Tarefas do exercício
1. Com base no texto sobre o poder do chefe, explique por que ser chefe, seja qual for o título, permite exercer poder.
2. Reescreva o trecho do texto sobre o poder do chefe de "E por aí vai." até "subserviência da outra.", substituindo "autoritarismo" por "despotismo".
3. Dê continuidade ao texto sobre o poder do chefe a partir da última frase apresentada.

Texto em estudo
________________________________________
A fábula se encaixa perfeitamente aos professores coordenadores de todo esse nosso Brasil, que já foi mais varonil.
"Um dos fundadores da sociologia, o economista alemão Max Weber,
conceitua o poder como sendo toda a probabilidade de impor a própria
vontade numa relação social, obstante qualquer resistência e
independentemente do fundamento dessa probabilidade.
Um dos exemplos mais simplórios e também um dos mais anacrônicos do
exercício do poder está manifestado no membro administrativo de algumas
corporações, com grau hierárquico executivo identificado simplesmente
como “o chefe”.
“O chefe” é o personagem muitas vezes caricato que, encarnando o
detentor de alguma forma de poder, tem muitas vezes seu grau de
hierarquia oficializado por títulos sugestivos, tais como coordenador,
gerente, diretor, supervisor, etc.
Independentemente do título, ser chefe é ter acesso privilegiado às
informações e às decisões, e também a outros instrumentos
administrativos que viabilizam o exercício desse poder, tais como a
promoção e a demissão de seus subordinados, por exemplo.
No Brasil das corporações anacrônicas é comum se ouvir nos bastidores:
- O chefe tem sempre razão!
- Manda quem pode – e obedece quem tem juízo!
E por aí vai.
A infelicidade de tal prática, onde chefe é chefe e subordinado é
subordinado (sendo a diferença muito nítida também no montante dos
salários) geralmente está acompanhada pelo autoritarismo de uma parte e a
subserviência da outra.
________________________________________
Material de estudo
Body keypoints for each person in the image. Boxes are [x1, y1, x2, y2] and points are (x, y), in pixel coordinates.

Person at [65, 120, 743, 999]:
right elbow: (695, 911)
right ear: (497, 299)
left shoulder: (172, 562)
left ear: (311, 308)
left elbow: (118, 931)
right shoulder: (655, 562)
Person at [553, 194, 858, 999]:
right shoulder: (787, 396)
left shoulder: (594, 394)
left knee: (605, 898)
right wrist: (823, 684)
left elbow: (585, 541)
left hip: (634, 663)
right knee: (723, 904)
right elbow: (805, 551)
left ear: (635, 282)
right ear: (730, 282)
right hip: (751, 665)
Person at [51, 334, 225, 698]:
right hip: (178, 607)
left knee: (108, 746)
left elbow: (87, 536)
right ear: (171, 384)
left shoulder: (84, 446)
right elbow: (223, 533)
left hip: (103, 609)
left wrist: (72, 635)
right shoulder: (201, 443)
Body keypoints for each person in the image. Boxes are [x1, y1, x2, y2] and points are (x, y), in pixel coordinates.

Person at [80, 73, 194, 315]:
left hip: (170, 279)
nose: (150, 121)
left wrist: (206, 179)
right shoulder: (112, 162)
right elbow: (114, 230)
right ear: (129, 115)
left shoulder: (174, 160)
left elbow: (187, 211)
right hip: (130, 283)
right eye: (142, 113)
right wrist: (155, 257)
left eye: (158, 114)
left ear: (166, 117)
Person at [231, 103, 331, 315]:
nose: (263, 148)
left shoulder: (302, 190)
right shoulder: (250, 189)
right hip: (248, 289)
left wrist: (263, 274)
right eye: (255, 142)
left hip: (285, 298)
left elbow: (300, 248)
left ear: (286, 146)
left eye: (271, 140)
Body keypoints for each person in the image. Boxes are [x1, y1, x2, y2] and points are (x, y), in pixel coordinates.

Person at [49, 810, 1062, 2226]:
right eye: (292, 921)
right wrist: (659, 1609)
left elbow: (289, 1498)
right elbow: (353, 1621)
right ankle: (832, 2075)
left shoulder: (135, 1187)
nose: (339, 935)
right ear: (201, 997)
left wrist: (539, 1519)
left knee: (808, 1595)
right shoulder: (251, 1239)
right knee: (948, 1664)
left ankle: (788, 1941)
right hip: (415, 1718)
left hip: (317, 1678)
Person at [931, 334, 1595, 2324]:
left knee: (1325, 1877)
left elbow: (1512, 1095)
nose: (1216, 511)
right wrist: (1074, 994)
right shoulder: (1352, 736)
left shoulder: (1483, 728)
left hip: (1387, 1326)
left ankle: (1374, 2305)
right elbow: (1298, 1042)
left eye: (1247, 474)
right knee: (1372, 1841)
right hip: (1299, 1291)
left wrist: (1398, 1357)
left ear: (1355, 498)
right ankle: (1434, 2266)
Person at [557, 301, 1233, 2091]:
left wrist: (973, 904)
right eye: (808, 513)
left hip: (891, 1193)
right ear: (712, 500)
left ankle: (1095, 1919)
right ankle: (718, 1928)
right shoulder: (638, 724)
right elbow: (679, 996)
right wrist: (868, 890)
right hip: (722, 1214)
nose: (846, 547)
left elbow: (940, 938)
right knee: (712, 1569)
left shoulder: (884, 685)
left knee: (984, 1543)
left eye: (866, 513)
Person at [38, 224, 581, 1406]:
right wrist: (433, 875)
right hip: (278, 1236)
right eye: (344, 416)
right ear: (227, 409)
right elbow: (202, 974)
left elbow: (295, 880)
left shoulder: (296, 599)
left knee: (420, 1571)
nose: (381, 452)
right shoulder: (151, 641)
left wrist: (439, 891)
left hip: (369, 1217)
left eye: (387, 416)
________________________________________
Respostas das tarefas
1. Ser chefe é ter acesso privilegiado às informações e às decisões. Também dá acesso a outros instrumentos administrativos que viabilizam o exercício desse poder, como a promoção e a demissão dos subordinados.

2.
E por aí vai.
A infelicidade de tal prática, onde chefe é chefe e subordinado é
subordinado (sendo a diferença muito nítida também no montante dos
salários) geralmente está acompanhada pelo despotismo de uma parte e a
subserviência da outra.

3.
Talvez uma herança atávica do feudalismo, o exercício do micro poder
diário das chefias nos convida a um questionamento filosófico também
sobre o exercício diário da ética, que se traduz, na interpretação de
muitos filósofos modernos, como sendo simplesmente o exercício da moral.
Muitos chefes possuem um poder circunstancial. Mandam mas não
lideram.
E talvez por falta dessa mesma liderança ameacem, intimidem e se
transmigrem amiúde na versão tragicômica de pequenos tiranos.
Em síntese: um rato que ruge.
E o que é pior, é que muitos desses chefes tiranos brotaram do plano
comum de seus subordinados.
Quando então promovidos simplesmente “mudam de lado”.
Talvez porque na maioria das corporações onde exista um chefe tirano,
também existam subordinados que trabalhem direito apenas quando contam
com uma “severa” supervisão.
Flagra-se, portanto, a carência de moral, tanto de uma parte como de
outra.
Qual é a solução?
Melhorando-se o subordinado, transformando-o em colaborador se
melhoraria também a chefia?
Ou trocando-se um chefe por um verdadeiro líder, a coisa toda mudaria
de figura?
Será?
Ou é do indivíduo que temos de falar – antes de mais nada?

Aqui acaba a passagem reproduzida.